* [文字节选]
- - -
蒋惠阳 综述 黄盛松 审校
同济大学附属同济医院泌尿外科(上海 200065)
雄激素剥夺治疗(androgendeprivationtherapy,ADT)是前列腺癌的有效治疗手段, 但亦伴随一系列不良反应。 患者除躯体症状和情绪变化外,还可出现认知功能下降,痴呆风险增高,甚至脑功能改变[1,2]。 由于研究方法、随访时限及治疗药物等差异,目前对前列腺癌患者接受ADT 后认知及脑功能的改变及其发生机制、临床意义尚有争议。 本文将就新近相关研究进展做一综述。
认知功能的概念非常宽泛,包括记忆、语言、思维、意识、情感、结构运用以及高级执行能力、定向力和自知力等。 ADT 是否影响前列腺癌患者的认知功能目前尚无定论。
- - -
* [操作说明] 请根据上方的文字节选，列出其中提到的、使目前相关结论尚有争议的各项差异。

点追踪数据
- - -
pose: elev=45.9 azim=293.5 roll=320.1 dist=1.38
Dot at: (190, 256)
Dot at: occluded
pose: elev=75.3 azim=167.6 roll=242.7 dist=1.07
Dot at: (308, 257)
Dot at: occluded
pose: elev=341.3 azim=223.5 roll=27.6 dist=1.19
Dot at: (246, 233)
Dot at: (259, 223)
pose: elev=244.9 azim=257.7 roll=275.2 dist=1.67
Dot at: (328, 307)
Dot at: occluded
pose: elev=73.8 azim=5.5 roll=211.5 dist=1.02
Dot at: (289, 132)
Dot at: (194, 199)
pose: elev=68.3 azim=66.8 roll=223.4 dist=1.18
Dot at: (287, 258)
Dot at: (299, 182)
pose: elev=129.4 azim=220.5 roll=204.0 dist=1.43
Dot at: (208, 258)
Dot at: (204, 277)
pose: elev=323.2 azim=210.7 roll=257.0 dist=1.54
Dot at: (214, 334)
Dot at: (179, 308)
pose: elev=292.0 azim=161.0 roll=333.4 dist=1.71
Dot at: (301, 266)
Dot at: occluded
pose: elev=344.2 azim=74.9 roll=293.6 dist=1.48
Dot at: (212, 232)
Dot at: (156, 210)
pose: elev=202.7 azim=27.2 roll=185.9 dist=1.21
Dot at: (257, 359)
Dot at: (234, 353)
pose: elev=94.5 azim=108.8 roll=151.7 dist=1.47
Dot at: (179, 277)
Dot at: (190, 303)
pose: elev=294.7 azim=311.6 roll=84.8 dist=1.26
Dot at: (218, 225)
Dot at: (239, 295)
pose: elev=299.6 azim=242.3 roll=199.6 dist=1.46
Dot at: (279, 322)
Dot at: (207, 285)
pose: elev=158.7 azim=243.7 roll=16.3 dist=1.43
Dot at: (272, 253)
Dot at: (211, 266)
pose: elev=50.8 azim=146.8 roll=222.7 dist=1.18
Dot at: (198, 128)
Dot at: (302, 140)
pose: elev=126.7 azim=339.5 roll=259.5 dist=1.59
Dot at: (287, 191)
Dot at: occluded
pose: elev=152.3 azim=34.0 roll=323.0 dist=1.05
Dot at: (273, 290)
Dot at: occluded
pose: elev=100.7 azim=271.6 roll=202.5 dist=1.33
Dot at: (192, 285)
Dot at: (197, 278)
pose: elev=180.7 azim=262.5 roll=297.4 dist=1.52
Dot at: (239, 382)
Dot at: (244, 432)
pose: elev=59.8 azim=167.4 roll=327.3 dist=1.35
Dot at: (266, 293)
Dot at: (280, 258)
- - -
* [答案栏] 研究方法、随访时限、治疗药物